_Work order_:
The lines wanted are those in the data below that include "Unprivileged".

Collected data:

⟨

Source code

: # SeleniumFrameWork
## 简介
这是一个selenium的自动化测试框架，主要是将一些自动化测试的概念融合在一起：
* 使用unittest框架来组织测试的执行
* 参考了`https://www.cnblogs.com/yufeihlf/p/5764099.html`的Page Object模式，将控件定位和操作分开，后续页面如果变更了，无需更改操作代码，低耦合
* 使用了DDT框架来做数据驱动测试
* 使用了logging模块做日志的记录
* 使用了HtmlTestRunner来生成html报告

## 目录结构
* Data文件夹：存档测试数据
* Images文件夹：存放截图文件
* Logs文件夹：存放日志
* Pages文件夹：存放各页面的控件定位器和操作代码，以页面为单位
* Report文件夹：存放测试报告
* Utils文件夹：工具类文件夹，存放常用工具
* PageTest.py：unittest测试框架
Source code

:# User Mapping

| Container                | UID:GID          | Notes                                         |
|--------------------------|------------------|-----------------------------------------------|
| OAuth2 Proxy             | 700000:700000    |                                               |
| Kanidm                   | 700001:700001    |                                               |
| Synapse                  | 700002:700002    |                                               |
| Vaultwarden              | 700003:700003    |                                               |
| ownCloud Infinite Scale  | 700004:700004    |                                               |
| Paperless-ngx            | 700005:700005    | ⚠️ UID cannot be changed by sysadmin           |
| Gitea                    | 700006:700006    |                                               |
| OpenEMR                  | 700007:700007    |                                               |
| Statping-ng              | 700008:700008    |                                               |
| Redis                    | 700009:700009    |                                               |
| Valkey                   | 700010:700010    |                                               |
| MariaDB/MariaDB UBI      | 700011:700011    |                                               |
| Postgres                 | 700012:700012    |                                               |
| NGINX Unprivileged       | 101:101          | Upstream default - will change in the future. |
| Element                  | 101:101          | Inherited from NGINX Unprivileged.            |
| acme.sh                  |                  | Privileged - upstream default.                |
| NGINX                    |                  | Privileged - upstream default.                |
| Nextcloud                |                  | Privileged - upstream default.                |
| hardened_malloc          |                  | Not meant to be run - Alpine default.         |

⟩

_Output for this exercise_:
| NGINX Unprivileged       | 101:101          | Upstream default - will change in the future. |
| Element                  | 101:101          | Inherited from NGINX Unprivileged.            |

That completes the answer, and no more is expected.